Оторванный от своих дум, он вздрогнул и смущенно улыбнулся. Эда протянул ему сигарету.
– Мне нужно поговорить с тобой, – тихо сказал он. – По важному делу. Ребята послали меня посоветоваться.
– Какие ребята? – встрепенулся Гонзик.
– Вся моя комната. Двадцать два человека. Сходи, говорят, к Гонзику, поговори с ним. Спроси, согласен ли он.
– А к чему вам мое согласие, если двадцать два человека уже приняли решение?
Эда сунул руки в карманы и задумчиво наклонил голову.
– Ребята тебе доверяют, – твердо сказал он. – Они говорят, что без колебаний пошли бы за тобой, если нужно. И они хотят, чтобы именно ты вел их в этом деле.
– В каком же?
Эда глухо кашлянул.
– Мы решили, что время смыться. Домой. Не вечно же торчать тут. На родине мы нужнее. Хотим дать тягу, все разом, двадцать два человека.
Гонзик удивленно свистнул.
– Да что ты!
– Да, да, – взволнованно повторил Эда. – Помнишь, как в конторе пропала пачка отпускных билетов? Это я их стибрил. Да еще печать приложил, теперь нужно только заполнить их, и готово, можно ехать. Да еще бесплатно до самого дома!
Гонзик не отвечал. Он стоял, опираясь об ограду, и молча смотрел на улицу.

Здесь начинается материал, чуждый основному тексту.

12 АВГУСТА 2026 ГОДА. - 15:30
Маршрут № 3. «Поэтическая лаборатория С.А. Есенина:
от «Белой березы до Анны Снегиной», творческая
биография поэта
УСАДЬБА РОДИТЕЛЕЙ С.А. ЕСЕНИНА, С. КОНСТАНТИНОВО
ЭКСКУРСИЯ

– Мы продумали все до мелочей, – настойчиво продолжал Эда. – Домой никому из нас вернуться нельзя, это ясно. Поэтому каждый уже списался с родичами и знакомыми. У всех есть где укрыться, конечно в деревнях, в городах опасно. Ребята послали меня к тебе. Поедем с нами, Гонза. Или хотя бы скажи, можно ли нам удрать, не навредим ли мы остальным? Если из-за этого худо придется всей роте, мы лучше останемся, будь уверен. Вот почему ребята хотят знать твое мнение.
Гонзик долго не отвечал.
– Я-то думал, что придется растолковывать ребятам, что надо и чего не надо делать, – проговорил он наконец, справившись с волнением. – Что придется приглядывать за ними, понукать и подбадривать. А оказывается, вы и сами… Ну конечно, надо бежать, Эда. Надо показать пример другим. Что верно, то верно, – ваш побег поставит роту под удар. Но пришло время принять такие удары. Так что не беспокойтесь за нас, уж как-нибудь мы выдержим. О господи! – воскликнул он и сдержанно усмехнулся. – Хороший сюрприз получит Кизер! Представляешь себе, что с ним будет? А с Нитрибитом, Гилем и Бентом?
Эда нерешительно помялся.
– А ты не пойдешь с нами? Разве ты не хочешь?
– Нет, – решительно ответил Гонзик. – Я – нет. Я пока что останусь, Эда.